▶ [Short problem] Copy the lines of the listing below verbatim, beginning with the line that contains "pose: elev=269.5 azim=187.7" and ending after the line that contains "Dot at: (340, 173)".

Source data
● ● ● ●
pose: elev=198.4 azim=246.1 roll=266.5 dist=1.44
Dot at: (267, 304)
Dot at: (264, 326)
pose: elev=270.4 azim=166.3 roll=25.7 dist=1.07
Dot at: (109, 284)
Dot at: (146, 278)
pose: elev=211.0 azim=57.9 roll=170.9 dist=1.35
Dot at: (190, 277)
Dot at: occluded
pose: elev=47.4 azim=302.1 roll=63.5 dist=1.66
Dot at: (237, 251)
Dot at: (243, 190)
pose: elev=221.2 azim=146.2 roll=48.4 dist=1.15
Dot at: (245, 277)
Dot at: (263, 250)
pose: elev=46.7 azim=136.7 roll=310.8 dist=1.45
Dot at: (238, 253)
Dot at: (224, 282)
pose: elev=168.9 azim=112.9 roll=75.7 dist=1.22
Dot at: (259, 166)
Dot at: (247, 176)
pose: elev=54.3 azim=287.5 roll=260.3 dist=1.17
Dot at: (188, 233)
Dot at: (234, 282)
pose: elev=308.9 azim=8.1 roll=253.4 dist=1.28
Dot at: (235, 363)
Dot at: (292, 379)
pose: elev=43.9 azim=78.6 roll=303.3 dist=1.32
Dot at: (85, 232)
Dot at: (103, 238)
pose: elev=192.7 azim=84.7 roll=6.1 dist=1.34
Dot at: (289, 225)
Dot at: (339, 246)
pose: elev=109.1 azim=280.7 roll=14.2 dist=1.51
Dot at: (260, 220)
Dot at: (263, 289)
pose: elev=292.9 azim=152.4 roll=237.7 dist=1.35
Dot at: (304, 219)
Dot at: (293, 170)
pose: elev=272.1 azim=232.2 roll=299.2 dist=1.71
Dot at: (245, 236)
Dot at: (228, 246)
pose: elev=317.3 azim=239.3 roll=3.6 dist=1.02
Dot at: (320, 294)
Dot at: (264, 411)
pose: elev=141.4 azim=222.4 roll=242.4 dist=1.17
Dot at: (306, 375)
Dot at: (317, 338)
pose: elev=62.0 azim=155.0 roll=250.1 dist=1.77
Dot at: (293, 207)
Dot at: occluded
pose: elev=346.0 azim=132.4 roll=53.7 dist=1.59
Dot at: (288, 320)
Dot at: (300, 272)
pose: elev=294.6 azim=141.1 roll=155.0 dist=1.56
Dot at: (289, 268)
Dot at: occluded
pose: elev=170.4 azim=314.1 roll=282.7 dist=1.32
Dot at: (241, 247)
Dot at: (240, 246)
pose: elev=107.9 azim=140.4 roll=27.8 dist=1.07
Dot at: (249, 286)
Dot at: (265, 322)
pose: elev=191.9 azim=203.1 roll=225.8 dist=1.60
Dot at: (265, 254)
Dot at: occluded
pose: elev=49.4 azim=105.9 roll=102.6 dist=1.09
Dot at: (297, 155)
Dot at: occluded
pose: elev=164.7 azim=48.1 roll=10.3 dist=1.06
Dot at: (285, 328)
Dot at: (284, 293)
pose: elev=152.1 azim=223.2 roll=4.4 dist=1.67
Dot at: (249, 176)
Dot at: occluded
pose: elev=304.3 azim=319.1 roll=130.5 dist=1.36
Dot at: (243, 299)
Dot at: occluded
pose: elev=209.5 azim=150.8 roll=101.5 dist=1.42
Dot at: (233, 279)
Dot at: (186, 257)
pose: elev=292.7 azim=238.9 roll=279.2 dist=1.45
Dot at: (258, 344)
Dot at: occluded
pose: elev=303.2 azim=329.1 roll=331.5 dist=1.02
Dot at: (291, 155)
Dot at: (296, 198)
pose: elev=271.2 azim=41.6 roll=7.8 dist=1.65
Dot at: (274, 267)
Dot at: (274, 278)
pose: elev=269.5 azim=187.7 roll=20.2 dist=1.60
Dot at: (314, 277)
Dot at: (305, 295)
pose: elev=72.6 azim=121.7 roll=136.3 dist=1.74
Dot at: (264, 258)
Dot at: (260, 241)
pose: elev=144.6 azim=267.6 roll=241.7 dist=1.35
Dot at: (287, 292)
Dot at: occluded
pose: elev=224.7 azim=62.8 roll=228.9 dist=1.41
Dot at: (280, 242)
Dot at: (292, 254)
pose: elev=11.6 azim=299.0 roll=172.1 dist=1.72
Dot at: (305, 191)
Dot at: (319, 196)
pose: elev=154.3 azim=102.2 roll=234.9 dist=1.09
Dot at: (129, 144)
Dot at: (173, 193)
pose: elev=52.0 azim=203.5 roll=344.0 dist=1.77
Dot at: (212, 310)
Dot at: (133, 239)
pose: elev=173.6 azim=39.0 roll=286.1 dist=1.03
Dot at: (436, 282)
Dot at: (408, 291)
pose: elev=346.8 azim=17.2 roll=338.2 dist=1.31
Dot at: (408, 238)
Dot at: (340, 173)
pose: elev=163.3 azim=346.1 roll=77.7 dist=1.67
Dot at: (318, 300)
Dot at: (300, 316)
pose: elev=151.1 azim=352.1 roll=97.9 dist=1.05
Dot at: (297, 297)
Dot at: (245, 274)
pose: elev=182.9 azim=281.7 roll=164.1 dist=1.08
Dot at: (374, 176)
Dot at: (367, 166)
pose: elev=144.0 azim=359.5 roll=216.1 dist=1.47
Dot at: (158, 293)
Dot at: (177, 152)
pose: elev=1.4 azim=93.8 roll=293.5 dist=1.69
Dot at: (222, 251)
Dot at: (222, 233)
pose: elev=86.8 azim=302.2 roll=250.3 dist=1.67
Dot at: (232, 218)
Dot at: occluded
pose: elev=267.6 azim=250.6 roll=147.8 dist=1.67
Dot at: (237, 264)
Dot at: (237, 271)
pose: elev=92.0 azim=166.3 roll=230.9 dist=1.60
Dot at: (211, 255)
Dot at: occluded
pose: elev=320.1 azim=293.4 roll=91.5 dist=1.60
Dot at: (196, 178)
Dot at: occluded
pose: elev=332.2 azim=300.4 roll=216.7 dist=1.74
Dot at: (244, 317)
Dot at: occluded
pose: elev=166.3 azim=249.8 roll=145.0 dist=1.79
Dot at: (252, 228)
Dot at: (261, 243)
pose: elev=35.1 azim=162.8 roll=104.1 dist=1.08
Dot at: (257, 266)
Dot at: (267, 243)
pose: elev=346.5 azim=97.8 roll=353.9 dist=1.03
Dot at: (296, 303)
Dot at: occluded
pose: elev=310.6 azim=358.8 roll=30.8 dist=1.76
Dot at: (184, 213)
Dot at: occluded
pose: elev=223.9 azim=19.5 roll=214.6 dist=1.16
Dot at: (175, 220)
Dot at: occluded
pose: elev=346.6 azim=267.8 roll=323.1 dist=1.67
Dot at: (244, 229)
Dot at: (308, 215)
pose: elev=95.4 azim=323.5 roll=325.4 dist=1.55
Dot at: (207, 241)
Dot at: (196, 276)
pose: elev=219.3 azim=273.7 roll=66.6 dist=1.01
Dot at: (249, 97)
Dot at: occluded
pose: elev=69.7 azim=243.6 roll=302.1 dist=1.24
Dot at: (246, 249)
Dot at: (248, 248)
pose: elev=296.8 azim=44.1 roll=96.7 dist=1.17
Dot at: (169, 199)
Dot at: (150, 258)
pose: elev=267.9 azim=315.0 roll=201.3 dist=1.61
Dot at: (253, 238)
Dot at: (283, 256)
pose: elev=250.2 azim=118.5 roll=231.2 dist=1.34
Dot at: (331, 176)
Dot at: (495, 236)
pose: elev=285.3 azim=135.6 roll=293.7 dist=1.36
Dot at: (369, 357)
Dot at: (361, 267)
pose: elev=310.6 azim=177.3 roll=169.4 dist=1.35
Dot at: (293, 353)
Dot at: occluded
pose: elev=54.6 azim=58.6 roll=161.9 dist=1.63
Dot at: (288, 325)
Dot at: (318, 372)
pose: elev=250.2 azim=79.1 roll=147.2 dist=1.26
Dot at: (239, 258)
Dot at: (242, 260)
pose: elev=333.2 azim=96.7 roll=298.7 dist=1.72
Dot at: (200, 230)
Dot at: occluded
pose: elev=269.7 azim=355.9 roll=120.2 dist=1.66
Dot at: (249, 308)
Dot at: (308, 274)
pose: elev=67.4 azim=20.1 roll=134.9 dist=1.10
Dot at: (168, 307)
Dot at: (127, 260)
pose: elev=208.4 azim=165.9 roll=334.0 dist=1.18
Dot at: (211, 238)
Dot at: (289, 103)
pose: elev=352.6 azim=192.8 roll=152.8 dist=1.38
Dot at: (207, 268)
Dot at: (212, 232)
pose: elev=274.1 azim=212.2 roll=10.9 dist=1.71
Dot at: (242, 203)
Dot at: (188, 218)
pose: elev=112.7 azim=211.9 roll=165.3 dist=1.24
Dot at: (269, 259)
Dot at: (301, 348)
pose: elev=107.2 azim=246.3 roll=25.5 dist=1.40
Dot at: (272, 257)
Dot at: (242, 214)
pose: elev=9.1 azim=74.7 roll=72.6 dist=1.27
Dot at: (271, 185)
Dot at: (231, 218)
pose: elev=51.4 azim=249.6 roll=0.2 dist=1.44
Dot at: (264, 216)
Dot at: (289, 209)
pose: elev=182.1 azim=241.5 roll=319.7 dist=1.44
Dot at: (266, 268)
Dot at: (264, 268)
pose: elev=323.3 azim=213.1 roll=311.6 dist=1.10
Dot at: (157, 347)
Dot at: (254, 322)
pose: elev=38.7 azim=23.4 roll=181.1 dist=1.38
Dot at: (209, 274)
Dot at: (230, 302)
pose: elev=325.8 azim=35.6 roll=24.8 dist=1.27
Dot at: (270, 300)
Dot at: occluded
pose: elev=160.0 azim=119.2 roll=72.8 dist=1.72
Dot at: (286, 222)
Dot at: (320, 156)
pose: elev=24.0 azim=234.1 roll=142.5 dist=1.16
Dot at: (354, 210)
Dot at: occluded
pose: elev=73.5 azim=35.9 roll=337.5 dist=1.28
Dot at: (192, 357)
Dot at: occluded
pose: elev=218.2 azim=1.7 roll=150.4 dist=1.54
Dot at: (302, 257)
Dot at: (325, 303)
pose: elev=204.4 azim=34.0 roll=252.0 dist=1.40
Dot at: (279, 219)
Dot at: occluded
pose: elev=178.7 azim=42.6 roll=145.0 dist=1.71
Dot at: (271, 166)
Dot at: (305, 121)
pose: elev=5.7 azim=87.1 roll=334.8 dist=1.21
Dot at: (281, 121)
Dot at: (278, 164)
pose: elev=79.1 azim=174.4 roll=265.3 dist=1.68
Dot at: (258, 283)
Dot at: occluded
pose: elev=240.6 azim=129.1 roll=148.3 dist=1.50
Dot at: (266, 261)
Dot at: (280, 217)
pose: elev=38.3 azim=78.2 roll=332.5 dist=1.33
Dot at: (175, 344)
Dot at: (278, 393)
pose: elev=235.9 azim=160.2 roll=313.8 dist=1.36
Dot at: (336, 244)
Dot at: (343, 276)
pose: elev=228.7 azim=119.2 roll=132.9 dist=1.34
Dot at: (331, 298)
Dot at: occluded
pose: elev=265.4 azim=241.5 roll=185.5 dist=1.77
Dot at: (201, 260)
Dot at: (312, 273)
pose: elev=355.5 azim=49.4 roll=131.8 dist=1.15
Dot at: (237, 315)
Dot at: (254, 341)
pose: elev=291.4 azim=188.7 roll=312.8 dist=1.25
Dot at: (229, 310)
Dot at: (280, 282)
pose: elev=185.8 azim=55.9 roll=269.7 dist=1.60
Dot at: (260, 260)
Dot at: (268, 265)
● ● ● ●
▶ [Answer in full]
pose: elev=269.5 azim=187.7 roll=20.2 dist=1.60
Dot at: (314, 277)
Dot at: (305, 295)
pose: elev=72.6 azim=121.7 roll=136.3 dist=1.74
Dot at: (264, 258)
Dot at: (260, 241)
pose: elev=144.6 azim=267.6 roll=241.7 dist=1.35
Dot at: (287, 292)
Dot at: occluded
pose: elev=224.7 azim=62.8 roll=228.9 dist=1.41
Dot at: (280, 242)
Dot at: (292, 254)
pose: elev=11.6 azim=299.0 roll=172.1 dist=1.72
Dot at: (305, 191)
Dot at: (319, 196)
pose: elev=154.3 azim=102.2 roll=234.9 dist=1.09
Dot at: (129, 144)
Dot at: (173, 193)
pose: elev=52.0 azim=203.5 roll=344.0 dist=1.77
Dot at: (212, 310)
Dot at: (133, 239)
pose: elev=173.6 azim=39.0 roll=286.1 dist=1.03
Dot at: (436, 282)
Dot at: (408, 291)
pose: elev=346.8 azim=17.2 roll=338.2 dist=1.31
Dot at: (408, 238)
Dot at: (340, 173)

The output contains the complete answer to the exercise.